Working with geometries in pygris¶
Objects returned by pygris functions are GeoPandas GeoDataFrames, allowing users access to all the methods associated with that object type. pygris also includes some special utilities to solve common use-cases when working with Census shapefiles.
Shifting and rescaling US geometries¶
A common problem when trying to create national maps of the United States is how to represent non-contiguous parts of the country such as Alaska, Hawaii, and Puerto Rico. For example, a plot of US states by default appears as follows:
from pygris import states
us = states(cb = True, resolution = "20m")
us.plot()
Using the default year of 2021
<AxesSubplot: >
The plot is disjointed as the Aleutian Islands in Alaska cross the 180 degree line of longitude and are plotted (near-invisibly) on the right-hand side of the map.

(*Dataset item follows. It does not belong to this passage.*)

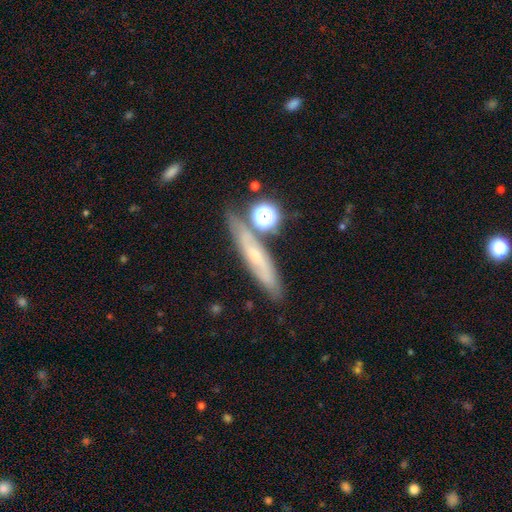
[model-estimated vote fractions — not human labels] Morphology: type=featured or disk (46%); merging=none (69%).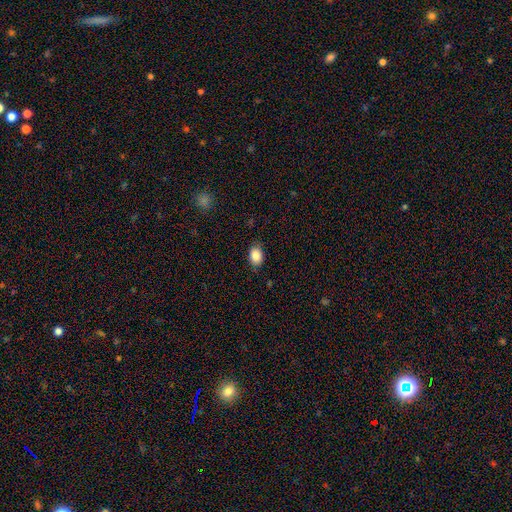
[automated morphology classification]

pygris includes a function, shift_geometry()
, that offers an opinionated set of solutions to this problem. The function shifts and optionally rescales geometries in Alaska, Hawaii, and Puerto Rico to locations that are more appropriate for national cartographic display.
from pygris.utils import shift_geometry
us_rescaled = shift_geometry(us)
us_rescaled.plot()
<AxesSubplot: >
Alaska, Hawaii, and Puerto Rico are re-scaled (with Alaska shrunk and Hawaii / Puerto Rico enlarged) and moved below the continental United States. The function does not handle other US territories, so take care to filter those territories out first if using this function.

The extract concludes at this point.